Whilst you aren’t going to find yourself in nowhere near as a precarious situation as a gangland shooting, it’s still worth brushing up on the appropriate vernacular for your next MixingOut get-together. So with that being said, we’ve put together some useful slang that should see you in good stead nicely…. maybe.
Brofie (Bro-fee)
A “selfie” with your bro. In other words, a picture that’s been taken on your smartphone of you (by you) and another guy, in full-on “selfie” pose.
There’s probably a female equivalent but an all girl selfie is such a regular occurrence, there doesn’t seem a need to give it a name. Sorry, ladies.
Oskilio (Osk-ee-leo)
Taken from the Alpha, Bravo Alphabet; Oskilio combines Oscar and Kilo to mean O.K. (as in everything is okay) and mashes it together with “coolio” – a painfully outdated term meaning pretty much the same thing.
We predict it will be HUGE, quickly making its way into the English dictionary along with “selfie” and “twerk”, before succumbing to absolute obscurity.

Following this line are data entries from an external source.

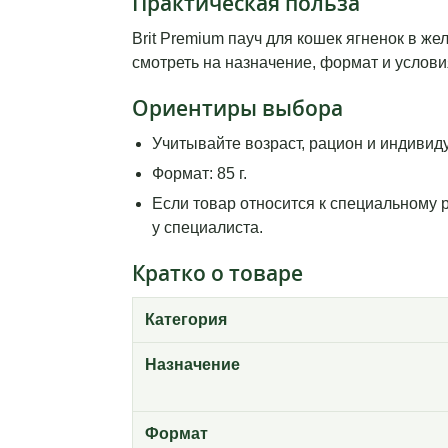
Практическая польза
Brit Premium пауч для кошек ягненок в ж
смотреть на назначение, формат и услови
Ориентиры выбора
Учитывайте возраст, рацион и индивид
Формат: 85 г.
Если товар относится к специальному 
у специалиста.
Кратко о товаре
Категория
Назначение
Формат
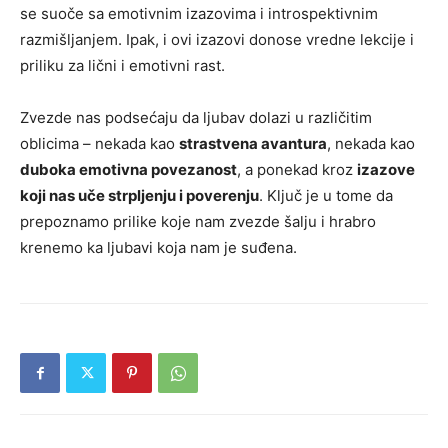
se suoče sa emotivnim izazovima i introspektivnim
razmišljanjem. Ipak, i ovi izazovi donose vredne lekcije i
priliku za lični i emotivni rast.
Zvezde nas podsećaju da ljubav dolazi u različitim
oblicima – nekada kao
strastvena avantura
, nekada kao
duboka emotivna povezanost
, a ponekad kroz
izazove
koji nas uče strpljenju i poverenju
. Ključ je u tome da
prepoznamo prilike koje nam zvezde šalju i hrabro
krenemo ka ljubavi koja nam je suđena.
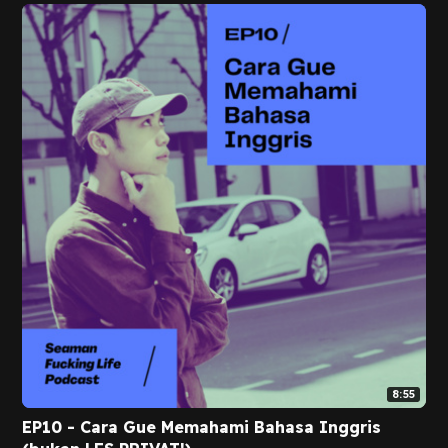
8:55
EP10 - Cara Gue Memahami Bahasa Inggris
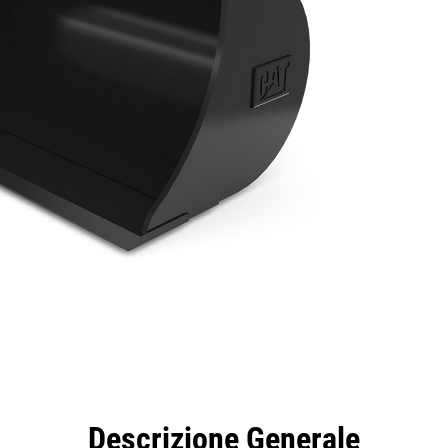
taggi
Caratteristiche
Strumenti
Tour
Descrizione Generale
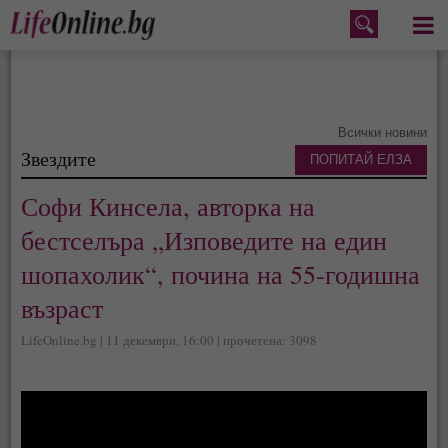
Меню
Всички новини
Звездите
ПОПИТАЙ ЕЛЗА
Софи Кинсела, авторка на
бестселъра „Изповедите на един
шопахолик“, почина на 55-годишна
възраст
LifeOnline.bg | 11 декември, 16:00 | прочетена: 3098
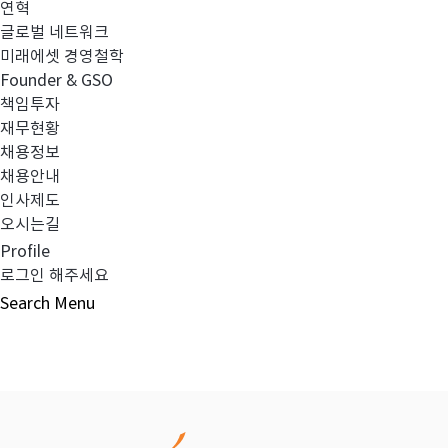
연혁
글로벌 네트워크
이전글
이사회 및 사외이사 활동내역 공시
미래에셋 경영철학
Founder & GSO
책임투자
다음글
정기주주총회 결과 공시
재무현황
채용정보
채용안내
인사제도
오시는길
목록보기
Profile
로그인 해주세요
Search
Menu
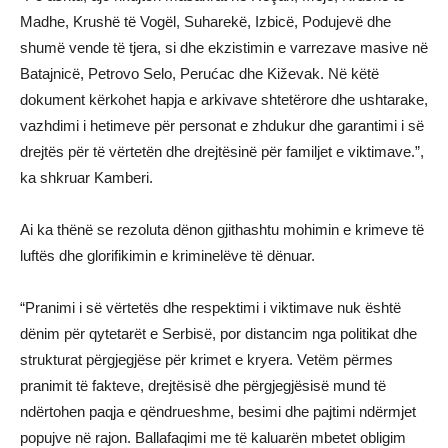
Madhe, Krushë të Vogël, Suharekë, Izbicë, Podujevë dhe
shumë vende të tjera, si dhe ekzistimin e varrezave masive në
Batajnicë, Petrovo Selo, Perućac dhe Kiževak. Në këtë
dokument kërkohet hapja e arkivave shtetërore dhe ushtarake,
vazhdimi i hetimeve për personat e zhdukur dhe garantimi i së
drejtës për të vërtetën dhe drejtësinë për familjet e viktimave.”,
ka shkruar Kamberi.
Ai ka thënë se rezoluta dënon gjithashtu mohimin e krimeve të
luftës dhe glorifikimin e kriminelëve të dënuar.
“Pranimi i së vërtetës dhe respektimi i viktimave nuk është
dënim për qytetarët e Serbisë, por distancim nga politikat dhe
strukturat përgjegjëse për krimet e kryera. Vetëm përmes
pranimit të fakteve, drejtësisë dhe përgjegjësisë mund të
ndërtohen paqja e qëndrueshme, besimi dhe pajtimi ndërmjet
popujve në rajon. Ballafaqimi me të kaluarën mbetet obligim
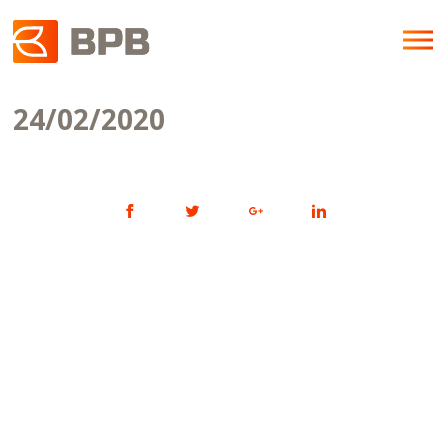
24/02/2020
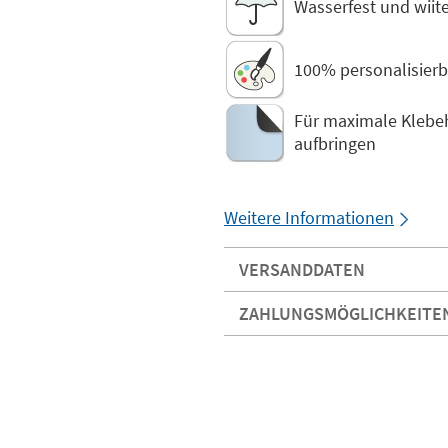
Wasserfest und wiit
100% personalisierb
Für maximale Klebeh
aufbringen
Weitere Informationen
VERSANDDATEN
ZAHLUNGSMÖGLICHKEITE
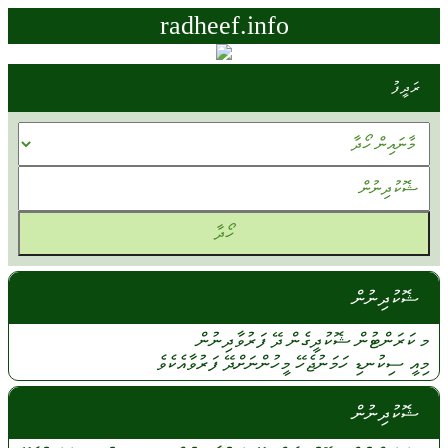
radheef.info
ރަދީފު
ޝޮކުދިނުން
މ ކަރަންޓުން
ޝޮކުދީގެން
ދޭ
ފަރުވާދިނުން
މިއީ
ސިކުނޑި
ހަމަނުޖެހޭ
މީހުންނަށްދޭ
ފަރުވާއެކެވެ
ޝޮކުދިނުން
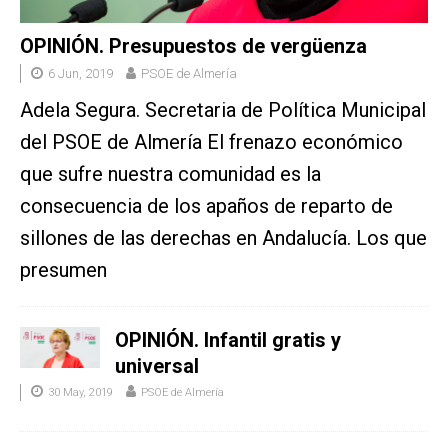
OPINIÓN. Presupuestos de vergüenza
6 Jun, 2019
PSOE de Almería
Adela Segura. Secretaria de Política Municipal
del PSOE de Almería El frenazo económico
que sufre nuestra comunidad es la
consecuencia de los apaños de reparto de
sillones de las derechas en Andalucía. Los que
presumen
OPINIÓN. Infantil gratis y
universal
30 May, 2019
PSOE de Almería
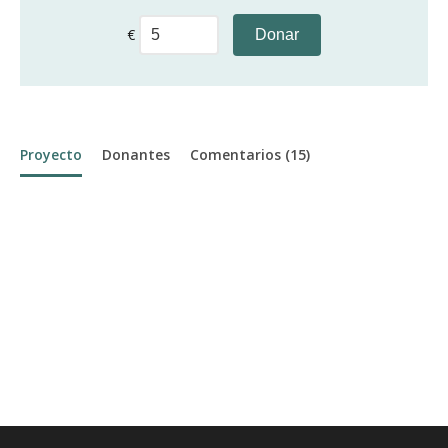
€
Donar
Proyecto
Donantes
Comentarios (15)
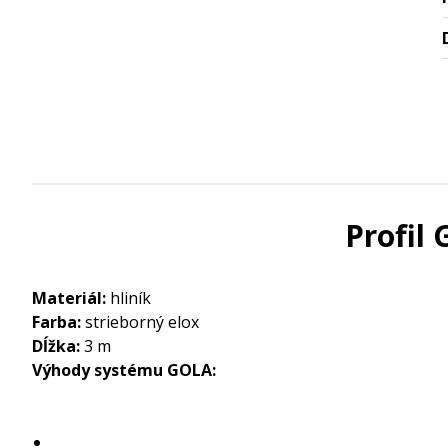
Profil 
Materiál:
hliník
Farba:
strieborný elox
Dĺžka:
3 m
Výhody systému GOLA:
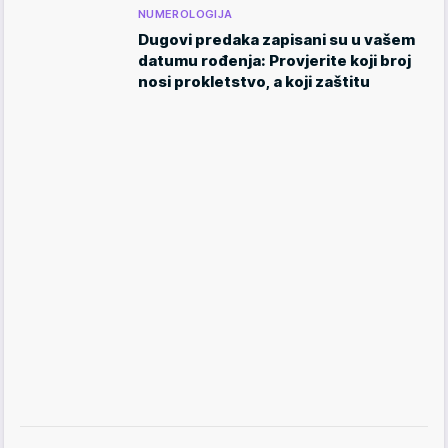
NUMEROLOGIJA
Dugovi predaka zapisani su u vašem
datumu rođenja: Provjerite koji broj
nosi prokletstvo, a koji zaštitu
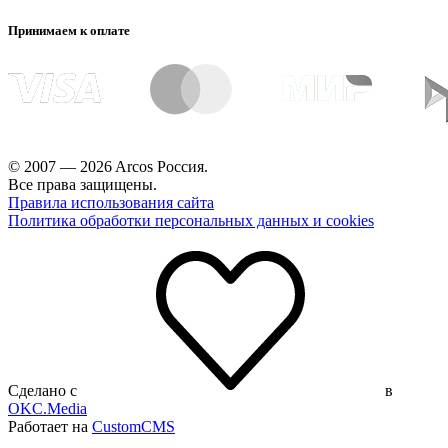
Принимаем к оплате
© 2007 — 2026 Arcos Россия.
Все права защищены.
Правила использования сайта
Политика обработки персональных данных и cookies
Сделано с
в
OKC.Media
Работает на
CustomCMS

So you might not want to use it by the time this post goes live…
Minesweeper (Mine-sweeper)
Somebody who goes around blagging drinks at a party or at a bar amongst a group of friends, only to avoid the very same people who have already bought them a drink (and possibly expect one in return) upon their second go-around.
Snappening (Snap-en-ing)
When something newsworthy is taking place abruptly on Snap Chat. Kind of like a live rundown of a good night out, including the buildup and the aftermath.